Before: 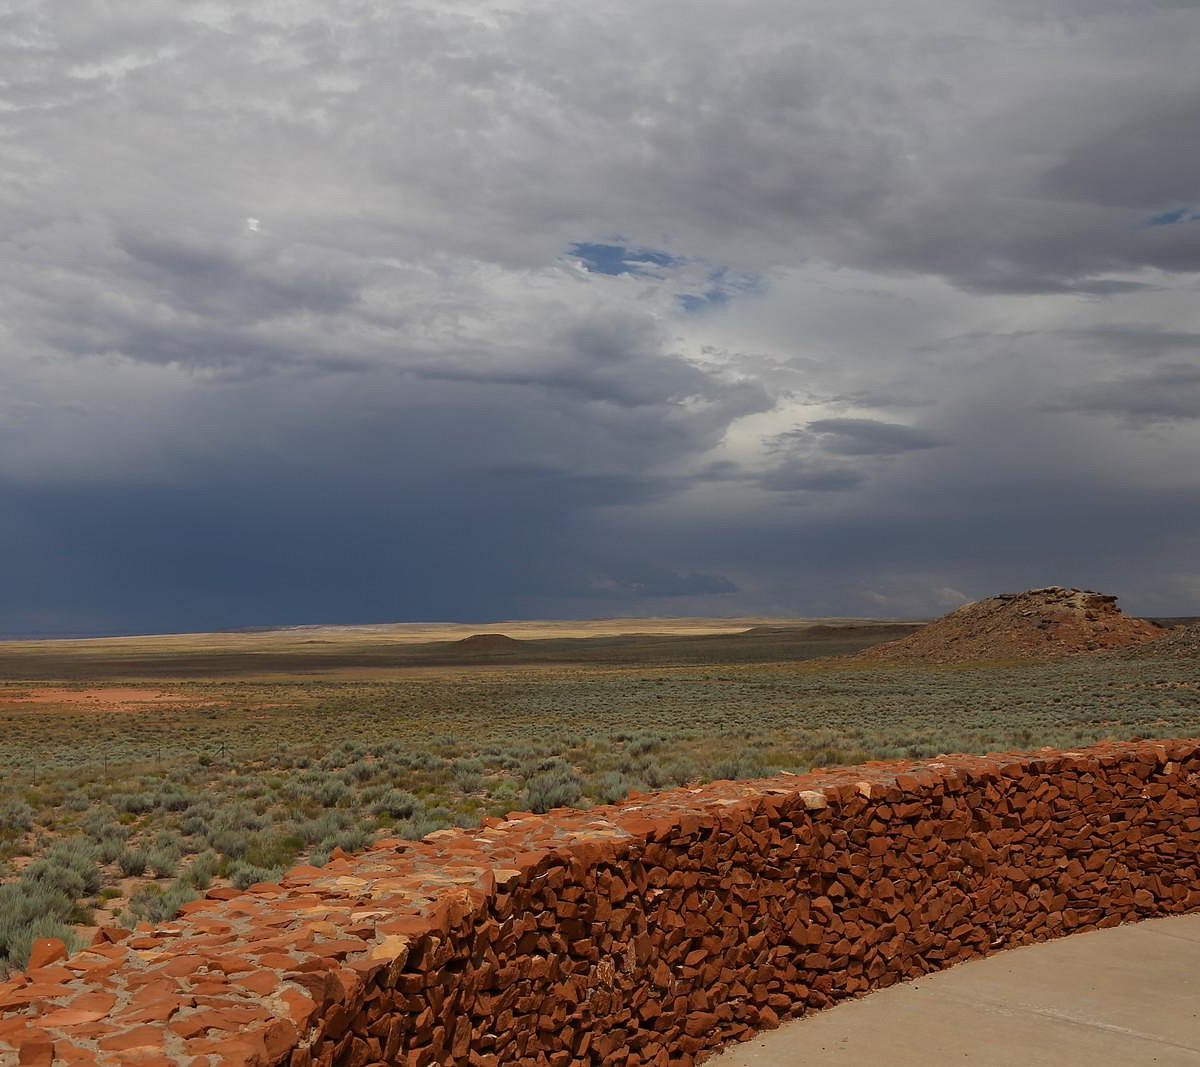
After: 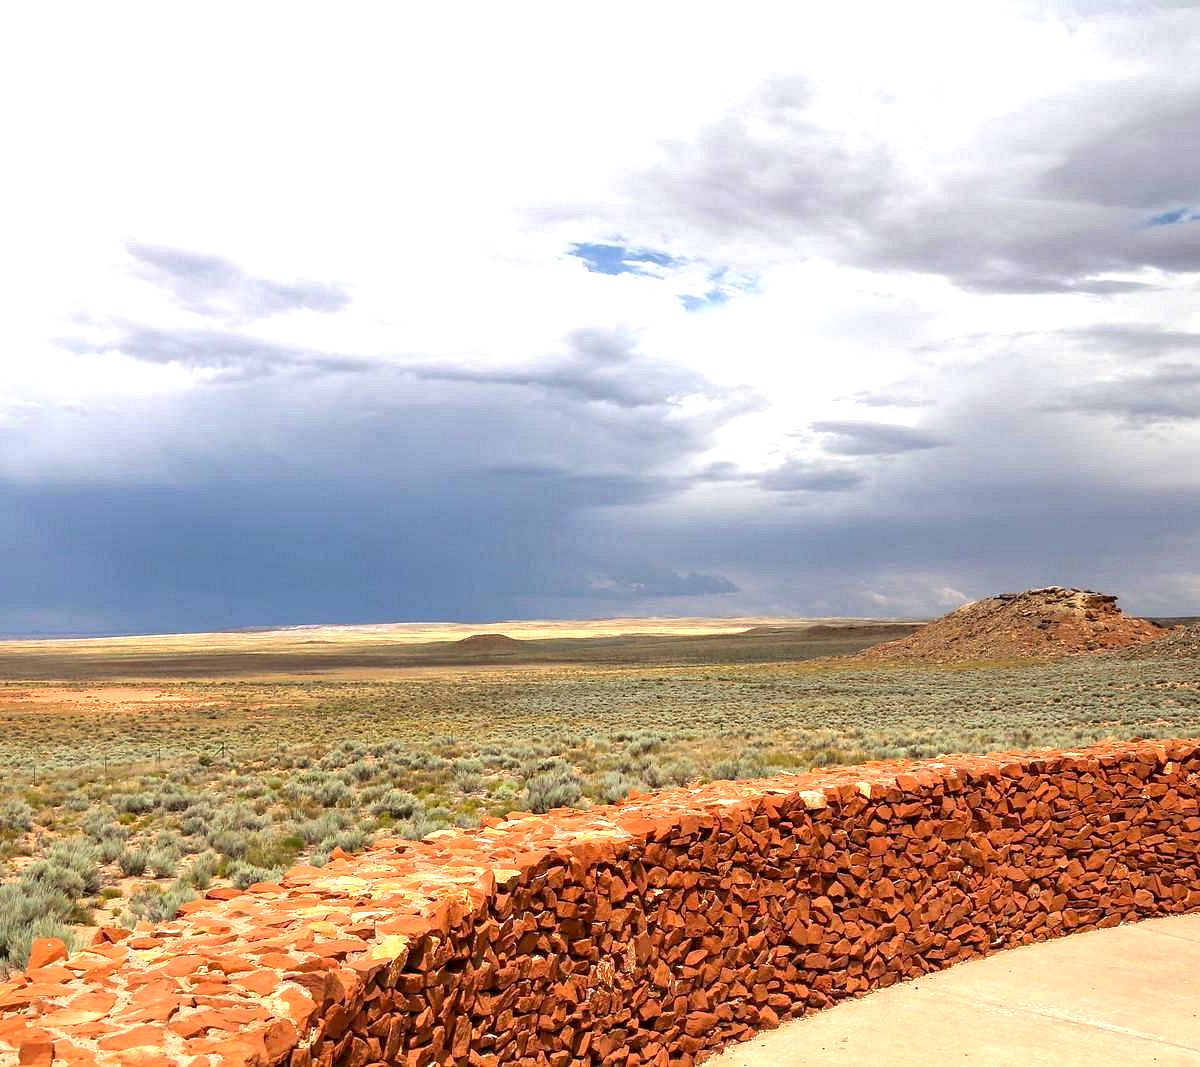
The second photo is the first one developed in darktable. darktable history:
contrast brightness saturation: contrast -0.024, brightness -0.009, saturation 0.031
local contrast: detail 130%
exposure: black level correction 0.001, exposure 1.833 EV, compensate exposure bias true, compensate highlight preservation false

━━━━━━━━━━━━━━━━

수행 과제 - 위 항목 전체를 한 글자도 바꾸지 말고 그대로 재현하되, 그림은 결과에서 제외하십시오.

수행 결과 -
Before: 
After: 
The second photo is the first one developed in darktable. darktable history:
contrast brightness saturation: contrast -0.024, brightness -0.009, saturation 0.031
local contrast: detail 130%
exposure: black level correction 0.001, exposure 1.833 EV, compensate exposure bias true, compensate highlight preservation false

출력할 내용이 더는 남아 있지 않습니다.